Teknologi robotaxi yang semakin berkembang dan terjangkau memunculkan tantangan serius bagi industri air taxi, termasuk eVTOL. Meskipun beberapa perusahaan seperti Lilium berhasil menarik investasi baru, Volocopter terpaksa menempuh langkah pengajuan kebangkrutan.
Dalam pernyataannya, Volocopter menyebut bahwa mereka telah beroperasi dalam lingkungan keuangan yang sangat menantang. Walaupun telah melakukan upaya penggalangan dana yang intensif, solusi agar operasi berjalan normal tanpa melalui proses kebangkrutan belum juga ditemukan.

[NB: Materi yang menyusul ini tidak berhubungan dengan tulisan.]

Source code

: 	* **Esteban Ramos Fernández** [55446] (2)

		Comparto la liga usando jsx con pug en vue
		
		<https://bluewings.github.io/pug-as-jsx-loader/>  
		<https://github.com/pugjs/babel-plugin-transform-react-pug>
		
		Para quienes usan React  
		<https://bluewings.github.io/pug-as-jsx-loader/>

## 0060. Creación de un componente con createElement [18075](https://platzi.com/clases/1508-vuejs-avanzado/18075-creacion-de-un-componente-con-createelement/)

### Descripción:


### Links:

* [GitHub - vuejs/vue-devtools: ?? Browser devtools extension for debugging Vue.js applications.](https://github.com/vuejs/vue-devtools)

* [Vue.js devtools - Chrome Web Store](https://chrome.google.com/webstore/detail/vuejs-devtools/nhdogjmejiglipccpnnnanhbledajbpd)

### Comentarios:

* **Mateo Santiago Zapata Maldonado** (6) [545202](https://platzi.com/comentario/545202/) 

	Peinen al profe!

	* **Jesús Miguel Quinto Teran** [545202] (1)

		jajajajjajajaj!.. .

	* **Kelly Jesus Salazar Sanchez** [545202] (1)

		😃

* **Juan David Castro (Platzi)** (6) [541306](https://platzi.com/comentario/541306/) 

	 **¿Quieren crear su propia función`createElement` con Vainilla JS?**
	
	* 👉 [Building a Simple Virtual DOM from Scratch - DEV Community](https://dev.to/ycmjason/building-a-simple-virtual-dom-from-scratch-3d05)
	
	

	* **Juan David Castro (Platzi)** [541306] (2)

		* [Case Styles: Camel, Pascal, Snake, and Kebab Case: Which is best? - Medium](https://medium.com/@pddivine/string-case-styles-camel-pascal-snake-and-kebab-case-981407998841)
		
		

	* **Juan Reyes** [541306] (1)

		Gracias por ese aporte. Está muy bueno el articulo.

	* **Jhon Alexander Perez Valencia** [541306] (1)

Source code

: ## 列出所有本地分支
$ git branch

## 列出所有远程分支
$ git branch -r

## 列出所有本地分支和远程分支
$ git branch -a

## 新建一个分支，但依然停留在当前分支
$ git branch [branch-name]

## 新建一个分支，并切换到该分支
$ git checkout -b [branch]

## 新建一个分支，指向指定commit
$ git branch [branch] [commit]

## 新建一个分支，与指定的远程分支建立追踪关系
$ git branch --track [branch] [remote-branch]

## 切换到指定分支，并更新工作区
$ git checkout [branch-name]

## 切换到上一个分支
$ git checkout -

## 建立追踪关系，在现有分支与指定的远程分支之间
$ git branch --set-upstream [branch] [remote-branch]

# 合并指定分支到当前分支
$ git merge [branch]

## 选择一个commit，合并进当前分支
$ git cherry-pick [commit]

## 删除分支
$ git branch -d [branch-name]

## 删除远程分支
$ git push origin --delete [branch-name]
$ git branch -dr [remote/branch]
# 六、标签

Volocopter mendapatkan dukungan dari perusahaan seperti Mercedes-Benz dan Geely. Pesawatnya yang dilengkapi dengan 18 baling-baling dan tampak seperti drone raksasa, pertama kali terbang pada tahun 2017. Pesawat ini mampu terbang selama sekitar 30 menit berkat baterai yang ada di dalamnya.
Persaingan kini lebih terasa dari teknologi robotaxi dibandingkan helikopter. CEO Volocopter, Dirk Hoke, tetap yakin bahwa kemajuan teknologi perusahaan mereka menarik untuk para investor.
Industri eVTOL menghadapi persaingan ketat dari robotaxi karena penurunan biaya sensor dan perangkat lunak otonom. Meskipun air taxi menawarkan penghematan waktu untuk jarak pendek, mereka harus menghadapi persaingan dari transportasi darat.
Ringkasan: Volocopter, startup eVTOL dari Jerman, mengumumkan kebangkrutan setelah gagal mendapatkan pembiayaan yang dibutuhkan. Persaingan ketat dari robotaxi menjadi tantangan baru bagi industri ini. Meski begitu, Volocopter tetap berharap melalui restrukturisasi internal dan daya tarik teknologinya.